Perempuan dan Demokrasi

Perempuan dan Demokrasi
Rohani (Pemerhati Pemilu)


Demokrasi telah menjadi satu bentuk pemerintahan yang dipraktekkan oleh seluruh negara di dunia dengan berbagai variasi penerapannya termasuk Indonesia. Universalitas demokrasi pada dasarnya bersumber dari nilai dasar tentang kesetaraan (equality) dan kebebasan individu (individual liberty) yang menjadi harapan kodrati manusia. 

Oleh karena itu, dalam bentuk pemerintahan yang demokratis setiap warga negara memiliki hak untuk mengambil setiap keputusan yang dapat mempengaruhi kehidupan mereka baik secara langsung maupun tidak langsung dalam keterwakilan mereka. 

Dalam konteks ini, kehadiran kaum perempuan menjadi bagian yang tidak terpisahkan bahkan diyakini bahwa jika hendak membentuk masyarakat demokrasi yang kuat tidak hanya membutuhkan adanya penegakan hukum dan prosedur-prosedur demokrasi semata namun yang terpenting adalah adanya keseimbangan partisipasi aktif dan keterwakilan politik antara perempuan dan laki-laki. 

Paling tidak terdapat dua alasan mendasar mengapa perempuan perlu hadir dalam berbagai arena pengambilan keputusan (Farzana Bari, 2005). Pertama, terkait dengan konsep _intrinsic argument_ yang menggunakan perspektif hak asasi manusia dimana perempuan merupakan setengah dari penduduk di dunia dan karenanya harus memiliki kesetaraan dalam hal partisipasi dan keterwakilan perempuan dalam proses-proses pengambilan keputusan. 

Kedua, merujuk pada _Instrumentalis Argument_ yakni bahwa secara empiris laki-laki dan perempuan memang berbeda. Hal ini berkonsekuensi terhadap perspektif politik dan fokus yang berbeda; diyakini bahwa perempuan akan membawa nilai-nilai feminis ke dalam arena politik. 
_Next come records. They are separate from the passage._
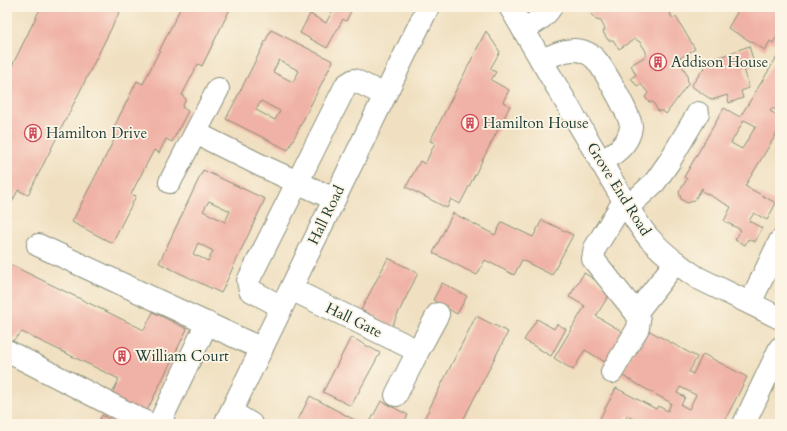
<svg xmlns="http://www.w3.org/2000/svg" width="787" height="431" viewBox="0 0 787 431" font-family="Cardo,serif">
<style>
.building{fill:#f0b2a6;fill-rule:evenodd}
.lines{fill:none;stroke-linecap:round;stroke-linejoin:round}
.minor-casing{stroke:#888e7a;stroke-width:24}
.major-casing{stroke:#888e7a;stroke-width:24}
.minor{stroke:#fff;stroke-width:22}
.major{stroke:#fff;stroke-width:22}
.labels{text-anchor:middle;stroke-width:3.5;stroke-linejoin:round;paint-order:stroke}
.poi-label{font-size:15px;fill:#1f3d34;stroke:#fcf5e5;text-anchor:start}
.street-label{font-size:15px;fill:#1f3d34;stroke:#fcf5e5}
</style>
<rect width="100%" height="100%" fill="#fcf5e5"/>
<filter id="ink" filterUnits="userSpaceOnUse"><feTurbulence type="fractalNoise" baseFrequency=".025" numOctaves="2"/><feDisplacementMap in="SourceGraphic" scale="8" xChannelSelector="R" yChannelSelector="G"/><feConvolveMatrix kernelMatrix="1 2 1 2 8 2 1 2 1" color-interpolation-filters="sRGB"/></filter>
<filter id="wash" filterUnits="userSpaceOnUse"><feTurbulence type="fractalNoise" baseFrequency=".012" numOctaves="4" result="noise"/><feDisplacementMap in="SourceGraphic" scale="16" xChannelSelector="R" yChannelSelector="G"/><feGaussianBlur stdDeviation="0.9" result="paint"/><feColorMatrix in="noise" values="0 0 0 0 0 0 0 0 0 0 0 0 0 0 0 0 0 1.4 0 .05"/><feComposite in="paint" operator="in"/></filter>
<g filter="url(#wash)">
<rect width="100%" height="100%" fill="#f0e0c1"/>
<g id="blocks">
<path class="building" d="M41,7H122L28,195L18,190L7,212V76Z
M181,7H225L230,9L202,66L198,64L182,95L186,99L182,107L188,111L172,142L166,139L159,153L154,150L131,194L136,196L112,243L72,222L117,134L112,131L137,81L143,84Z
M332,7H353L346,21L343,19L327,48L300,33L310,14L326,23L334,8Z
M593,7H675L670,14L673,19L676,17L695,49L678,59L687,74L688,84L666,114L663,111H658L653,102H649L645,97L648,93L641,84L637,86L631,78L636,75L631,65L646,56V51L640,42L635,39L619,49L613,40H608L603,32L605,29L601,21L596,20L591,14L594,8Z
M740,7H780V32L773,43L770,41L765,50L728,28Z
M271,30L333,61L288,150L226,119ZM279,60L299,71L293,82L273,72ZM261,101L280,111L275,120L256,110Z
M486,31L500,52L490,69L496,72L491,80L509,90L503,102L510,106L460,204L451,199L447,208L406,187L420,161L425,164L435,143L430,141Z
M749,46L755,66L744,68L749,88L741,91L743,98L729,103L727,95L712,100L691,86L709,61Z
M780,52V112L772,108L770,111L780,117V128L745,186L776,203L767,220L754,213L749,221L762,228L755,242L748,239L745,245L735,240L741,230L724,221L731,207L702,191V188L694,201L687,203L681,199L679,192L687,179L684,177L724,108L740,117ZM744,120L756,126L742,149L731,143Z
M203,170L265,199L221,293L159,263ZM209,201L230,211L225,222L203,211ZM198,243L213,251L208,261L193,254Z
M453,213L495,235L502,222L533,237L542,220L573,235L552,275L522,260L514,275L485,260L477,275L433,253Z
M388,258L418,273L392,326L361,310Z
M7,263L144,330L153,312L187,329L145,415L110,398L119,379L22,332L7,346Z
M584,273L612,290L596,316L628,335L610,365L585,350L573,370L554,358L585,306L569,297Z
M442,283L467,296L457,314L433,300Z
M476,316L508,332L461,424H429L423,421Z
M537,319L554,329L557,324L566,329L551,356L524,340Z
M646,329L697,357L689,372L693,374L703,354L747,377L723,424H637L636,420L627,416L623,424H597L616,388L656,409L658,406L668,411L671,403L621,375ZM680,387L696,395L689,409L681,405L685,397L677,393Z
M351,337L380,353L351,406L323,392Z
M310,396L362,424H296Z
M381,401L408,415L403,424H369Z
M102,415L118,424H97Z"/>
</g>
</g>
<g filter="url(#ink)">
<use href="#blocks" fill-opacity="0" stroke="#888e7a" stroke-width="1"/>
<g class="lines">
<g class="minor-casing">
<path id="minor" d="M523,29C535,23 544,18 551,7
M541,60C554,55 569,47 582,51C588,53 594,57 597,61C605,71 630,115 631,126C631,127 630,132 630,132C626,147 613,154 601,163
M196,133L260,165L334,199
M170,182L218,89
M628,207L655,182L669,162L698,113
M38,245L262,349
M291,289L418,351L438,314
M750,303L780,241
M282,307L250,290L248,281L346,85L354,80L385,95
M636,313L676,262
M7,351L149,424
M612,372L638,328L639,320L636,313L593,259L595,248L624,201
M396,395L418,351
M231,412L251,424
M159,424L207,323
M225,424L428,7
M744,424L780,348"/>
</g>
<g class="major-casing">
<path id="major" d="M510,7L624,201C632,214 640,228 650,239C664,254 681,267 698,278L780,318"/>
</g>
<use href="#minor" class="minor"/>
<use href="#major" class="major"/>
</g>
</g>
<defs>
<g id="building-ring" transform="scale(0.9)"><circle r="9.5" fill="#fcf5e5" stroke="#d1495b" stroke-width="1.5"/><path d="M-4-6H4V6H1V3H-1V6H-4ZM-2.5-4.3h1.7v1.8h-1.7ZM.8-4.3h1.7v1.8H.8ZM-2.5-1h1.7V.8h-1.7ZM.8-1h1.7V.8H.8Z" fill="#d1495b"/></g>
</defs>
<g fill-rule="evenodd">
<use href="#building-ring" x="658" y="62"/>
<use href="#building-ring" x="470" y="123"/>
<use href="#building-ring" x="33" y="133"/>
<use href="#building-ring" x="122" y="356"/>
</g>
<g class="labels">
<g class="poi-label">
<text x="671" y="67">Addison House</text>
<text x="483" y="128">Hamilton House</text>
<text x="46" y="138">Hamilton Drive</text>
<text x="135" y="361">William Court</text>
</g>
<g class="street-label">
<text transform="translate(619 189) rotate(58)" y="5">Grove End Road</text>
<text transform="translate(326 215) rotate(-64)" y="5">Hall Road</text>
<text transform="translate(354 320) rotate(26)" y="5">Hall Gate</text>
</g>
</g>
<rect width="787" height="431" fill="none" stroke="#fcf5e5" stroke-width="24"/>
</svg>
Argumentasi yang tidak kalah penting, bahwa proses demokrasi yang efektif harus ditopang oleh kerjasama yang sungguh-sungguh _(genuine partnership)_ antara kaum perempuan dan laki-laki. Kedua belah pihak dapat bekerjasama secara setara, saling melengkapi, dan saling memperkuat dengan proses apapun termasuk dalam setiap proses pengambilan keputusan (Inter-Parliamentary Union, 1999).

Berdasarkan argumentasi tersebut, pada dasarnya demokrasi itu dilandasi dengan pemikiran dan harapan bahwa kaum perempuan secara otomatis akan memperjuangkan beragam perspektif dan kepentingan perempuan, misalnya, terkait isu kesehatan dan pendidikan perempuan dan anak, isu lingkungan dan isu-isu sosial lainnya dalam berbagai arena pengambilan keputusan. 
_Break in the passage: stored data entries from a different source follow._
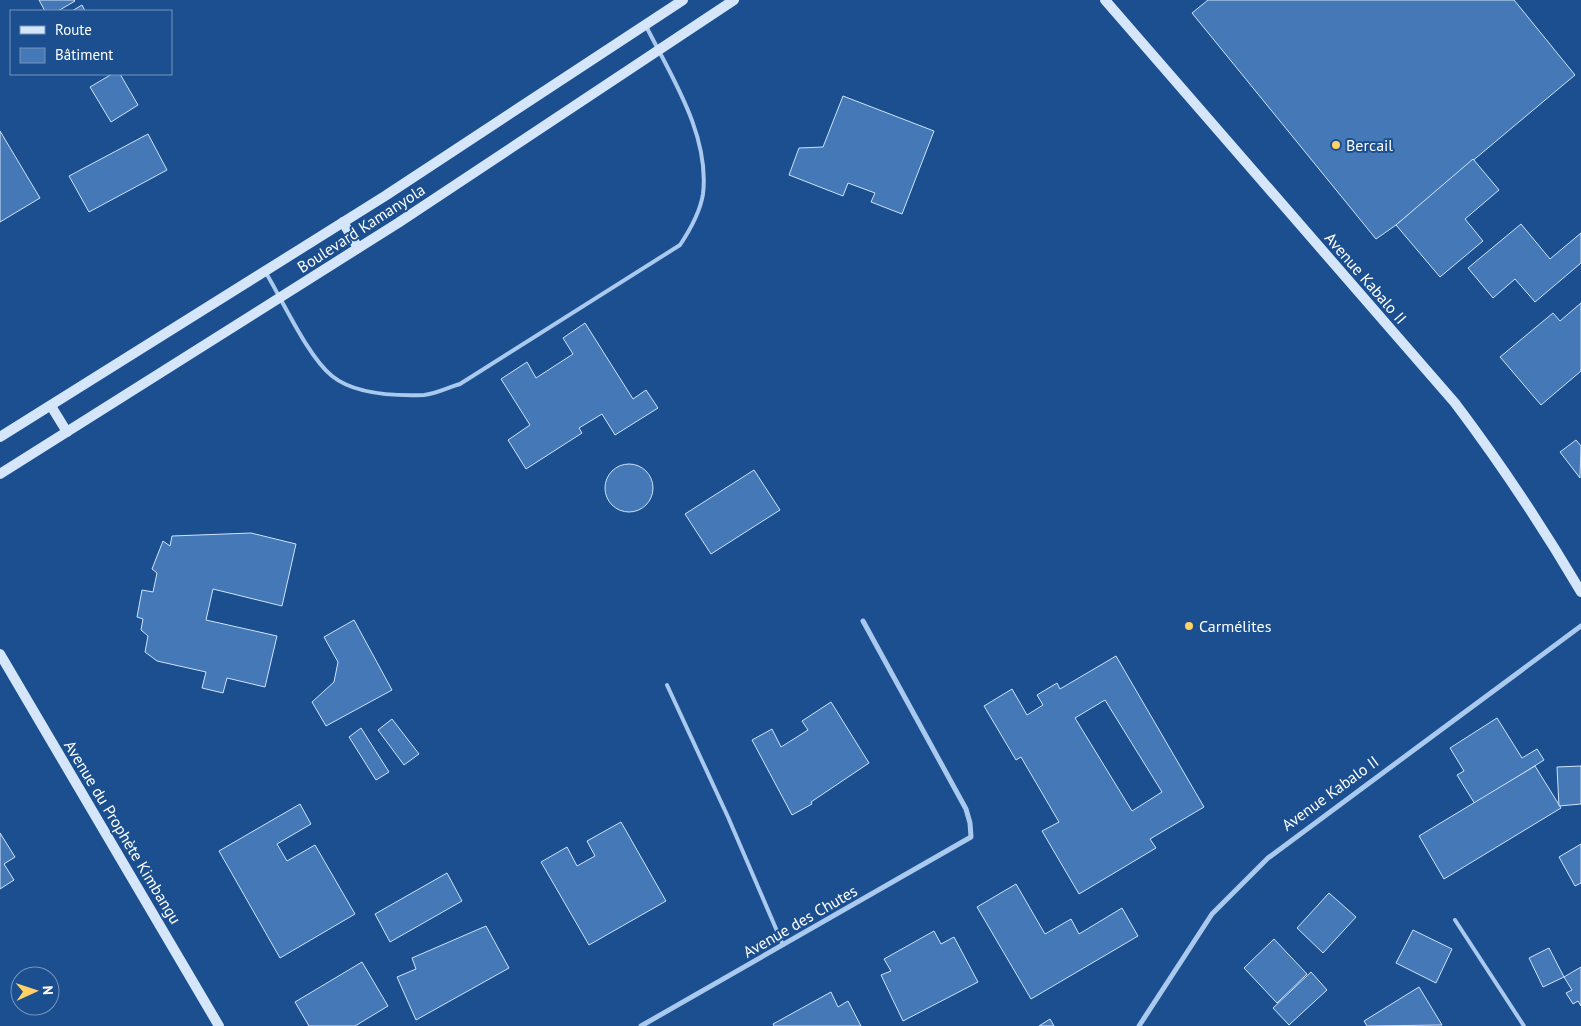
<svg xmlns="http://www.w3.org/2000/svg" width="1581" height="1026" font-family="'PT Sans',sans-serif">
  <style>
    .building { fill: #4478b7; stroke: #cfe3fa; fill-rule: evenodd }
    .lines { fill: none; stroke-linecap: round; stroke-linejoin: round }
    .lane { stroke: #a9c9ee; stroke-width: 4 }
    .street { stroke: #a9c9ee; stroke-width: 5 }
    .secondary { stroke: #d6e6fa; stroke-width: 10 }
    .poi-dot { fill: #ffd166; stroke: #1b4f8f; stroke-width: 2 }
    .labels { text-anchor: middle; stroke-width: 4; stroke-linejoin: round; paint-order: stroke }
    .poi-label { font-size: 16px; fill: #fff; stroke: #1b4f8f; text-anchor: start }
    .street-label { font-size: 16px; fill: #fff; stroke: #1b4f8f }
  </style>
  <rect width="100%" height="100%" fill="#1b4f8f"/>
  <g class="building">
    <polygon points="39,0 74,0 75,1 58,11 45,11"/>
    <polygon points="1208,0 1514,0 1575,75 1396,225 1376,239 1192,13"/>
    <polygon points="82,5 85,11 72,11"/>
    <polygon points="112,74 120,74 138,105 111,122 90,87"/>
    <polygon points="843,96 934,131 902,214 871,202 875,193 848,183 843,196 789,175 799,148 823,147"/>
    <polygon points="0,131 40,198 0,222"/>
    <polygon points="148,134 167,170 89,212 69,176"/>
    <polygon points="1473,159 1499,190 1465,219 1483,241 1440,277 1396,225"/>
    <polygon points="1521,224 1550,259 1581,233 1581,263 1535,302 1515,279 1493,298 1468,268"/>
    <polygon points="1581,303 1581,371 1541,405 1500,357 1553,313 1560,321"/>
    <polygon points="585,323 633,399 646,390 658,408 615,435 602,414 579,428 582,433 526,469 508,440 530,425 501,379 527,362 536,378 573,354 563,338"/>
    <polygon points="1576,440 1581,446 1580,478 1560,452"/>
    <circle cx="629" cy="488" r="24"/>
    <polygon points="754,470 780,510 711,554 685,514"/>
    <polygon points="251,533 296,544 282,606 213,589 206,620 277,636 265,687 227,678 223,693 202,688 206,672 157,661 145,652 148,636 141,630 143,619 137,617 142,590 153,592 157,573 152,569 163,541 170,546 172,536"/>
    <polygon points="354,620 392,690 326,726 312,702 334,682 338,662 324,637"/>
    <path d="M1116 656 1204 807 1150 839 1156 848 1079 894 1042 831 1059 822 1021 757 1016 760 984 706 1012 689 1027 715 1043 705 1037 695 1057 683 1060 689ZM1105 700 1162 792 1132 811 1075 718Z"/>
    <polygon points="831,702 869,763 811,802 812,804 792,815 752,740 772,729 781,747 808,730 802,721"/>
    <polygon points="1497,718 1522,758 1537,749 1544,760 1475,804 1457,775 1464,771 1450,748"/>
    <polygon points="392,719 419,754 404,765 378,730"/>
    <polygon points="361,728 389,772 376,780 349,737"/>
    <polygon points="1535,766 1561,808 1444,879 1419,836"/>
    <polygon points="1581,766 1581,804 1559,806 1557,767"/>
    <polygon points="300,804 311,824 277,844 287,861 315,845 355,914 280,958 219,851"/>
    <polygon points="621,822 666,901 589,945 541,862 567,847 577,866 595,856 587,841"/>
    <polygon points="0,833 15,857 4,864 14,880 0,889"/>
    <polygon points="1581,844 1581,883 1575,886 1559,857"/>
    <polygon points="447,873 462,901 390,942 375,914"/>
    <polygon points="1016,884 1045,934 1071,919 1079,934 1122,908 1138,936 1031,999 977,907"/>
    <polygon points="1329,893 1356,917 1323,953 1297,928"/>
    <polygon points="486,926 509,968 416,1020 397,977 416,969 412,958"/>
    <polygon points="1413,930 1452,949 1436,983 1396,963"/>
    <polygon points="934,931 941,944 954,937 978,982 903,1021 881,975 891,971 884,959"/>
    <polygon points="1274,939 1307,974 1277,1003 1244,968"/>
    <polygon points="1549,948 1564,977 1543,987 1529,958"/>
    <polygon points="362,962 388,1006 355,1026 309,1026 295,1002"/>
    <polygon points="1581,967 1581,1006 1578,1001 1573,1004 1566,993 1572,990 1564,977"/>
    <polygon points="1311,972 1327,990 1289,1025 1273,1008"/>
    <polygon points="1419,987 1442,1025 1367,1026 1364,1021"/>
    <polygon points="831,992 838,1007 848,1001 861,1026 774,1026 773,1024"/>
    <polygon points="1050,1019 1054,1026 1039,1026"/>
  </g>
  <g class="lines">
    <g class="lane">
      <path d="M266 273C283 301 308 357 332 376 354 394 396 396 424 395 436 394 449 387 460 384L680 245C690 230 700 213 703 194 710 135 671 76 646 26"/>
      <polyline points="667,685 728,817 783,945"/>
      <polyline points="1455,920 1524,1026"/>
    </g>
    <g class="street">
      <polyline points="641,1026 971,837 970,823 966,809 863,621"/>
      <polyline points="1139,1026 1212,914 1268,858 1581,626"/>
    </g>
    <g class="secondary">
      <path d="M1105 0 1455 403C1501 464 1542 526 1581 592"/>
      <polyline points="343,222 358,248"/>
      <polyline points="51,406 67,432"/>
      <polyline points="0,437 385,196 683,0"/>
      <polyline points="0,474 398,223 734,0"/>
      <polyline points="0,654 219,1026"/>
    </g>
  </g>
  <g class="poi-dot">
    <circle cx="1336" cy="145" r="5"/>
    <circle cx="1189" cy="626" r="5"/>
  </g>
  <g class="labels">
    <g class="poi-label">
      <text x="1346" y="151">Bercail</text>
      <text x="1199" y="632">Carmélites</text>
    </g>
    <g class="street-label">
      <text transform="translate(361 228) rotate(-33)" y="6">Boulevard Kamanyola</text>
      <text transform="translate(1366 278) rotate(49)" y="6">Avenue Kabalo II</text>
      <text transform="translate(1330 793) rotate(-36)" y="6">Avenue Kabalo II</text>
      <text transform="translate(123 832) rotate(59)" y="6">Avenue du Prophète Kimbangu</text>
      <text transform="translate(800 921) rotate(-30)" y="6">Avenue des Chutes</text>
    </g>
  </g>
  <rect x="10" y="10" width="162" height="65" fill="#1b4f8f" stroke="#7695bc"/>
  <rect x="20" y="26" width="25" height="8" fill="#d6e6fa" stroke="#7695bc"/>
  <text x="55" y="35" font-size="15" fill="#ffffff">Route</text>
  <rect x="20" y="48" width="25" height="15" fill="#4478b7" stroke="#7695bc"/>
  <text x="55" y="60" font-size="15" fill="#ffffff">Bâtiment</text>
  <g transform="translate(35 991) rotate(87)"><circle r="24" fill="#1b4f8f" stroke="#7695bc"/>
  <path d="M0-4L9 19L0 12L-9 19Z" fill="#ffd166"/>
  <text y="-8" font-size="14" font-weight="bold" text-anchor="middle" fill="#ffffff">N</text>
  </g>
</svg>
Pada gilirannya, output dari berbagai proses pengambilan keputusan tersebut diharapkan akan merefleksikan dan memfasilitasi terwujudnya kepentingan perempuan. Dalam hal ini _The Asia Foundation_ pada tahun 2016 menggarisbawahi bahwa partisipasi perempuan dalam kehidupan politik dan pengambilan keputusan merupakan dasar untuk mewujudkan masyarakat yang adil, pemerintahan yang efektif, dan hasil pembangunan manusia yang lebih baik. 

Demokrasi tidak akan menjadi sebuah demokrasi yang sesungguhnya manakala suara perempuan tidak diakomodasi dalam legislasi, lembaga, maupun proses-proses politik. Demokrasi juga tidak akan menjadi sebuah demokrasi yang sesungguhnya ketika tidak ada keterlibatan aktif perempuan di berbagai arena politik. Mantan menteri luar negeri Amerika Serikat Medeleine Albright pernah mengatakan _"Success without democracy is improbable, democracy without women is impossible".